Many have heard of Khan Academy by now. If you have not, please do yourself a favor and check it out here. Khan's vision is to offer a free, accessible education to anyone with an Internet access. He has assembled a wonderful team and as of this post over 140 million videos on his site have been watched by people from all over the world.
One of the goals of Khan Academy was to Flip the Classroom. Details of this movement can be found here. The basic thrust is to let students learn the knowledge level learning and maybe even a little application at home and then in class students can engage in higher level learning and doing. Wonderful concept and one that will come to fruition in our near future.
Not everyone sees Khan's work as the end-all savior for educational change. Many detractors point out that although the videos available at Khan Academy rival most paid services, especially in mathematics, simply flooding educational videos at kids at home is not the educational change necessary. You may get the gist of the concerns from this article. Critics may not have heard some of Khan's speeches in which he offers the disclaimer that his works are simply the first step.
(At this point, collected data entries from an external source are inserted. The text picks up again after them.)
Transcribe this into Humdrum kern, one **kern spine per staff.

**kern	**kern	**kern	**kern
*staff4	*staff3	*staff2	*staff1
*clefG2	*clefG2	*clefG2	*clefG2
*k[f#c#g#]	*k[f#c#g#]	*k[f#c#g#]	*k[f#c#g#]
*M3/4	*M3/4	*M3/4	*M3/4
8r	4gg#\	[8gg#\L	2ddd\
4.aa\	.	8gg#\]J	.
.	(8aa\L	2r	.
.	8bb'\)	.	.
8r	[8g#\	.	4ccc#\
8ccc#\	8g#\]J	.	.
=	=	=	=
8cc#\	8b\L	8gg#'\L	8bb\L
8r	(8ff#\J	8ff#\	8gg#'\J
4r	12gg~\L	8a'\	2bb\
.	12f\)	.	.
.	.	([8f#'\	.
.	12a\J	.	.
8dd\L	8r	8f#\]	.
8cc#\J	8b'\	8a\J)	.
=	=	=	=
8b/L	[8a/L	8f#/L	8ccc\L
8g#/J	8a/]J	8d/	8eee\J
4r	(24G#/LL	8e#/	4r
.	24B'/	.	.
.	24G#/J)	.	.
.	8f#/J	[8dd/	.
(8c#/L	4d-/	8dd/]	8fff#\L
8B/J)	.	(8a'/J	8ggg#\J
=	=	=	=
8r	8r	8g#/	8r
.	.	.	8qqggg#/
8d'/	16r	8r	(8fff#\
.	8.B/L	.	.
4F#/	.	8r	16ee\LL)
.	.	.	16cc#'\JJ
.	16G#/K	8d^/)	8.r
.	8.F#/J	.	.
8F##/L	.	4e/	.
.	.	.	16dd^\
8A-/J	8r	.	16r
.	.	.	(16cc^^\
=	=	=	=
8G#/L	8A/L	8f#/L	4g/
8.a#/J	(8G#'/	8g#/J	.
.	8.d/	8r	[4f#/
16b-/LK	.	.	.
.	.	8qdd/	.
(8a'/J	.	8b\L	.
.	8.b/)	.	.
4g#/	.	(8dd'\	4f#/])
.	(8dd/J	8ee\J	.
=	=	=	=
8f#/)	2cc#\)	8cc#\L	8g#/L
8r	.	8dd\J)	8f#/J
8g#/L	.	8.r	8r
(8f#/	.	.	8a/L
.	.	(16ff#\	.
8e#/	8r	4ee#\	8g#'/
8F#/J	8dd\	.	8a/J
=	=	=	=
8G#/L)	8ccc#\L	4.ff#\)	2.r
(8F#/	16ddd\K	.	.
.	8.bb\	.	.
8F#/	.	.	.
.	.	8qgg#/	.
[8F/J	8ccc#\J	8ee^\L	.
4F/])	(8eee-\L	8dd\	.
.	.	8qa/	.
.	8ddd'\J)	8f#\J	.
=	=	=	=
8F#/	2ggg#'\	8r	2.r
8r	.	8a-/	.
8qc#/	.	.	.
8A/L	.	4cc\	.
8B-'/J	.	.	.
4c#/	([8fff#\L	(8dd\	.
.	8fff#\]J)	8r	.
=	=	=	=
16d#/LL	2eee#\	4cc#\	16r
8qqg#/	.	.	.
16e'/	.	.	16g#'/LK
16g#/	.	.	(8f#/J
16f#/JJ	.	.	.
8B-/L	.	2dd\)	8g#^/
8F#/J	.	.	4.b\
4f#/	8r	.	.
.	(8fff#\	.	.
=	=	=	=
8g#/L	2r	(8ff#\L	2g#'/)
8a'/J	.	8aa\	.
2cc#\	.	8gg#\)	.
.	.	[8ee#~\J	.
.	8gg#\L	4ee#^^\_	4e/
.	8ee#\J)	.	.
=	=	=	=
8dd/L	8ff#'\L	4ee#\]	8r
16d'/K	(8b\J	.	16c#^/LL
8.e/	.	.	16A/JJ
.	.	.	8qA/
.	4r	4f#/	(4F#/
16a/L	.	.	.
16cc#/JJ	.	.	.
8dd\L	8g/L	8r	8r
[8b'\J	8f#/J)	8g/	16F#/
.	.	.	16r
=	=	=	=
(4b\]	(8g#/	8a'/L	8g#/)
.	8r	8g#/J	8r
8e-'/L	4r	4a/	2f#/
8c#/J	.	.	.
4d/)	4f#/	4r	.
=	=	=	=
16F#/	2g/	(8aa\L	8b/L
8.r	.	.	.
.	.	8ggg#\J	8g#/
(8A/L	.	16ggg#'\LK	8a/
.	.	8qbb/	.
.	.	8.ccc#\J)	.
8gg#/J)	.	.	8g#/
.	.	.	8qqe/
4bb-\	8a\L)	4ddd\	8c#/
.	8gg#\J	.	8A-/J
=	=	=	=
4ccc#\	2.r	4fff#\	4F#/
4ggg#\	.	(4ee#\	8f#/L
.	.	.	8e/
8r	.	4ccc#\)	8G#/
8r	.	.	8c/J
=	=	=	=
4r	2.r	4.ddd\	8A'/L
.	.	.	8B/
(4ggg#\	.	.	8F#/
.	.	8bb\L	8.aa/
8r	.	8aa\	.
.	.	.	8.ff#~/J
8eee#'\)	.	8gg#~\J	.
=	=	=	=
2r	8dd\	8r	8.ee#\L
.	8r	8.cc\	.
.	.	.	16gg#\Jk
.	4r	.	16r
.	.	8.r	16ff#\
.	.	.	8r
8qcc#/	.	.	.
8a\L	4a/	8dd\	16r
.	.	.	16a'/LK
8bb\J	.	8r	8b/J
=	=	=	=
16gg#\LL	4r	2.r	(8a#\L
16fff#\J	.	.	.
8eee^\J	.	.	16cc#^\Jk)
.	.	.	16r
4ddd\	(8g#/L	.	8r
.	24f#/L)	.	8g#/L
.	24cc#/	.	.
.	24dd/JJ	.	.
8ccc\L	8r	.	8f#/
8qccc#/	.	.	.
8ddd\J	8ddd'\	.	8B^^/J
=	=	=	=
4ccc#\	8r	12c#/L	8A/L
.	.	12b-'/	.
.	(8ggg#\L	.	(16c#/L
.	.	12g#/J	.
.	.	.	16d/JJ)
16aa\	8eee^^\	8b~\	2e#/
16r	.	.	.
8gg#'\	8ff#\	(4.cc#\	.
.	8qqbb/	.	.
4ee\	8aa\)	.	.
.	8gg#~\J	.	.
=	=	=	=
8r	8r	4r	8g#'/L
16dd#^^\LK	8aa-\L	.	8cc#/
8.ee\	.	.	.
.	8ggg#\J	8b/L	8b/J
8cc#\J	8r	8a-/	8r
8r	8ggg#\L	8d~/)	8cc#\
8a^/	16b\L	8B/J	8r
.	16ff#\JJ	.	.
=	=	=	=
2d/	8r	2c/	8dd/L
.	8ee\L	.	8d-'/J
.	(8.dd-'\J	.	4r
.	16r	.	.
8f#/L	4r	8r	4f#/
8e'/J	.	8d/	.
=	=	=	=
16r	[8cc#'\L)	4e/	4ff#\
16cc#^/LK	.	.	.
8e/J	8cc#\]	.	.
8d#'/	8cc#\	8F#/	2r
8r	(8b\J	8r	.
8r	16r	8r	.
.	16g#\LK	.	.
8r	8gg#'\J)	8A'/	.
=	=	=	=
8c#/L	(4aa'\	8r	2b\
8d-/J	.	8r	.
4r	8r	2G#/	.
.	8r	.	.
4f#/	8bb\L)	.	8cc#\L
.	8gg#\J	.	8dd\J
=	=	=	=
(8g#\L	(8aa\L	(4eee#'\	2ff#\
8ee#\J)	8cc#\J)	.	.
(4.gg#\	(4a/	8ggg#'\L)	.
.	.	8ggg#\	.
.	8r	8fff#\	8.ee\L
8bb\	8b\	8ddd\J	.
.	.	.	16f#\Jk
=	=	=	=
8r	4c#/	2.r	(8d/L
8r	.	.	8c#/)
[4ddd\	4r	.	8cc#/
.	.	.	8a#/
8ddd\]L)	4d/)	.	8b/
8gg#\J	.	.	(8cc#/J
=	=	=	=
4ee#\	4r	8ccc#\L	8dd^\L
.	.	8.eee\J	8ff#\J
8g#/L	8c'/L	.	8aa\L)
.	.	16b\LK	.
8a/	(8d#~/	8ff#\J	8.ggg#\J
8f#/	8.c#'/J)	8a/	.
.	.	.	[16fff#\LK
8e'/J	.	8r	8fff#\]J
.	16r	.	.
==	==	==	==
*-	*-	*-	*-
Much of the work mentioned above is a positive step that works within the system to begin the arduous task of changing the behemoth of a system firmly entrenched in the United States. Another movement believes that game play and game theory needs to replace current practice in order to provide a working education system. There are many recent champions of such Gamification. One very popular force is Paul Anderson. He has worked for years to transform his entire practice of teaching science into a game. You can learn all about his great work here. Like all innovators, his passion and organization are inspiring many to think again about what works and what learning should look like.
So much excitement, so much that is "new", right? Wrong! At the turn of the 20th century, Robert Stephenson Smyth Baden-Powell developed a system of learning to help British Army Scouts learn basic skills like first aid and survival skills. This system he then applied to young boys to create the boy scouts. This system of education involves small units of study laid out with learning resources, projects, and product expectations. As learners complete their units they get a merit badge and other units are "unlocked" for continued study. All these years, the basics of gamified education have been laid out and silently working in a volunteer organization while our country continues to spend billions to save what many consider a failed system. Why don't we take gamificaiton experts from around the country and pump some of that money into them to produce the tools and resources and the new system we need to move forward? The short answer is that corporations are already frantically cranking out their interpretations and implementations in the hopes of getting school boards to invest in their solution. Even among the educational revolutionaries out there now, collaboration between forces seems limited by fame, production, and of course the potential profit margins.
I am a collaborator and feel that by working together, educators are so much more effective than individuals trying to survive in the safety of our classroom. I have studied games my entire adult life and have been an educator for two decades. Gamification may not be perfect. It may even only be successful with particular demographics. The point is our current public education system offers only a monopoly option based on seat time and made up subjective grading policies. With the addition of high stakes tests, educated adults are even now giving students the power to fire any educator they collectively wish to remove. Whether our current system collapses or we continue to plod through it's inefficiencies, we need to break up the monopoly to allow for different educational models to exist in our society. Current educational funding formulas not only discourage diversity of models, it effectively prohibits any hope of parallel systems. Like it or not, change will be happening soon. As parents and learners start experiencing some of these new models, the "business" of school may find itself out of a job. I know we teachers often don't have much time outside our 12-15 hour days, but if you teach, you may find it worth finding a few hours a week to look into these other models starting up and brushing up on skills necessary to adapt to those models. Come join the revolution.